Collected data
○ ○ ○ ○ ○ ○ ○

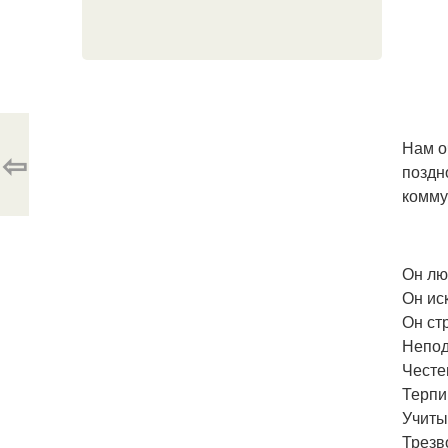
Нам о
⇦
поздн
комму
Он лю
Он ис
Он ст
Непод
Честе
Терпи
Учиты
Трезв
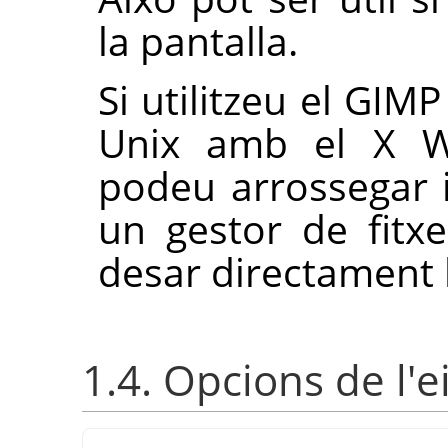
la pantalla.
Si utilitzeu el
GIMP
Unix amb el X W
podeu arrossegar i
un gestor de fitx
desar directament 
1.4. Opcions de l'e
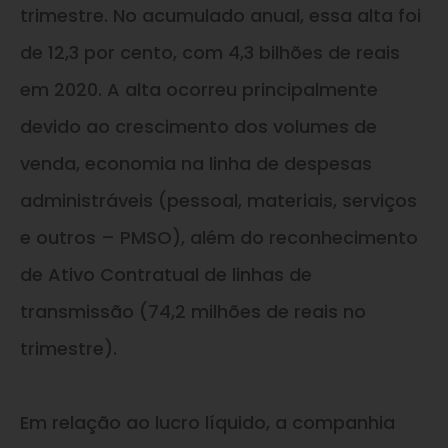
trimestre. No acumulado anual, essa alta foi
de 12,3 por cento, com 4,3 bilhões de reais
em 2020. A alta ocorreu principalmente
devido ao crescimento dos volumes de
venda, economia na linha de despesas
administráveis (pessoal, materiais, serviços
e outros – PMSO), além do reconhecimento
de Ativo Contratual de linhas de
transmissão (74,2 milhões de reais no
trimestre).
Em relação ao lucro líquido, a companhia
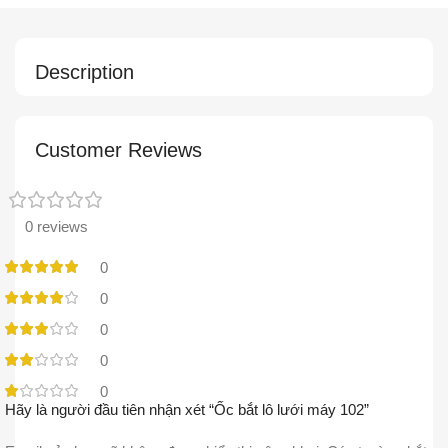
Description
Customer Reviews
0 reviews
0
0
0
0
0
Hãy là người đầu tiên nhận xét “Ốc bắt lô lưới máy 102”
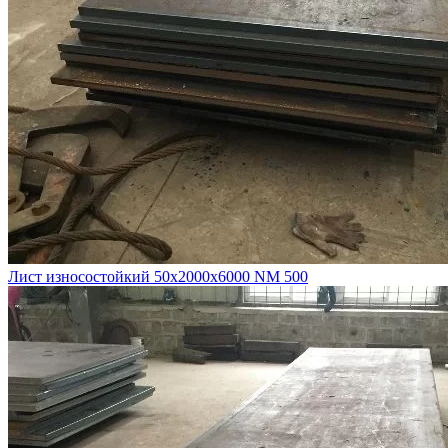
Лист износостойкий 50х2000х6000 NM 500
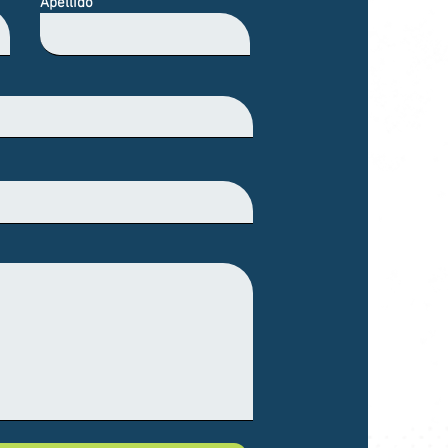
alte una parte por razones 
Apellido
debieron a nuestro error.
artículo que se devuelva 
 días después de la entrega.
ciba e inspeccione tu 
viaremos un email y whats 
arte que hemos recibido tu 
. También te notificaremos la 
chazo de tu devolición o 
ntonces se procesará tu 
bolso y se aplicará un 
amente al envio del 
 evenrulidad de un reembolso 
rédito o método de pago 
e una cierta cantidad de 
 el contacto.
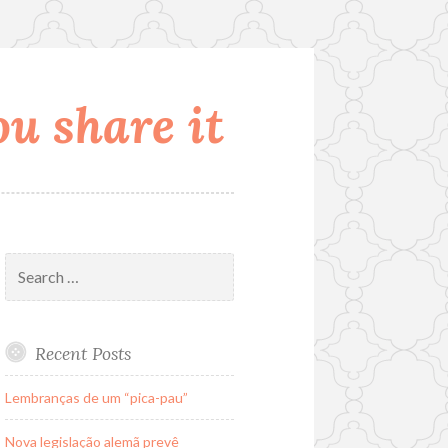
u share it
Search
for:
Recent Posts
Lembranças de um “pica-pau”
Nova legislação alemã prevê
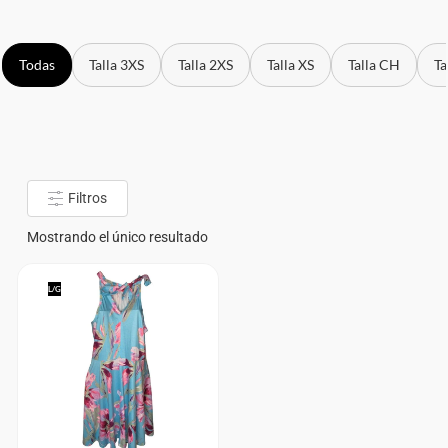
Todas
Talla 3XS
Talla 2XS
Talla XS
Talla CH
Ta
Filtros
Mostrando el único resultado
L/G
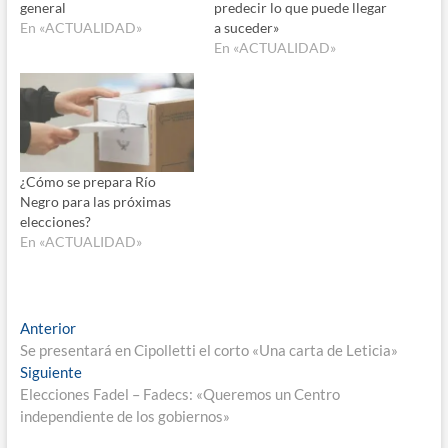
general
predecir lo que puede llegar
En «ACTUALIDAD»
a suceder»
En «ACTUALIDAD»
¿Cómo se prepara Río
Negro para las próximas
elecciones?
En «ACTUALIDAD»
Navegación
Entrada
Anterior
anterior:
Se presentará en Cipolletti el corto «Una carta de Leticia»
de
Entrada
Siguiente
entradas
siguiente:
Elecciones Fadel – Fadecs: «Queremos un Centro
independiente de los gobiernos»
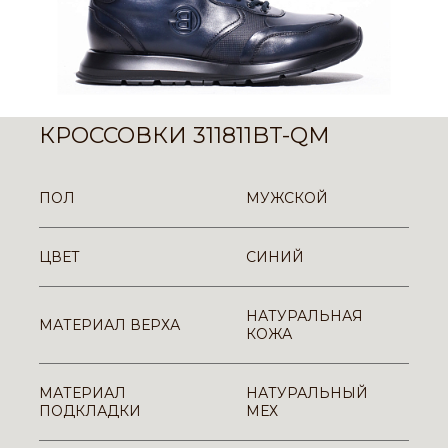
КРОССОВКИ 311811BT-QM
ПОЛ
МУЖСКОЙ
ЦВЕТ
СИНИЙ
НАТУРАЛЬНАЯ
МАТЕРИАЛ ВЕРХА
КОЖА
МАТЕРИАЛ
НАТУРАЛЬНЫЙ
ПОДКЛАДКИ
МЕХ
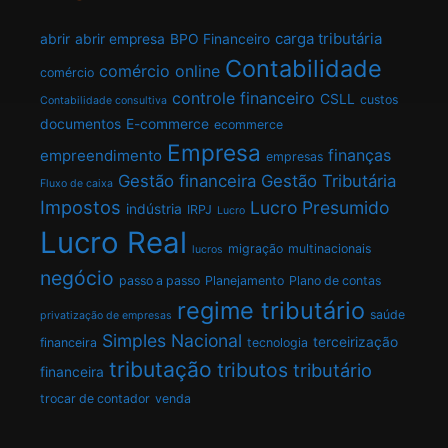
carga tributária
abrir
abrir empresa
BPO Financeiro
Contabilidade
comércio online
comércio
controle financeiro
CSLL
custos
Contabilidade consultiva
documentos
E-commerce
ecommerce
Empresa
finanças
empreendimento
empresas
Gestão financeira
Gestão Tributária
Fluxo de caixa
Impostos
Lucro Presumido
indústria
IRPJ
Lucro
Lucro Real
migração
multinacionais
lucros
negócio
passo a passo
Planejamento
Plano de contas
regime tributário
saúde
privatização de empresas
Simples Nacional
terceirização
financeira
tecnologia
tributação
tributos
tributário
financeira
trocar de contador
venda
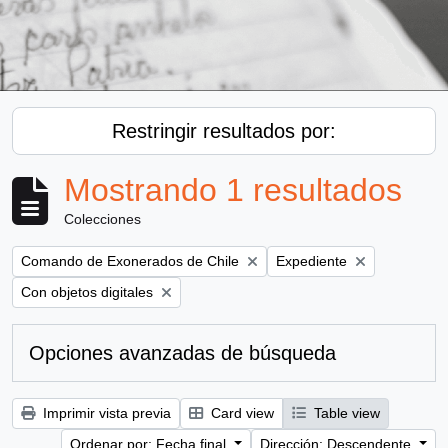
Restringir resultados por:
Mostrando 1 resultados
Colecciones
Remove filter:
Remove filter:
Comando de Exonerados de Chile
Expediente
Remove filter:
Con objetos digitales
Opciones avanzadas de búsqueda
Imprimir vista previa
Card view
Table view
Ordenar por: Fecha final
Dirección: Descendente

○ ○ ○ ○ ○ ○ ○

**Required action**
Which lines in the material above contain the word "alta"? Pick out each one, treating uppercase and lowercase as different.

**Result for this exercise**
trimestre. No acumulado anual, essa alta foi
em 2020. A alta ocorreu principalmente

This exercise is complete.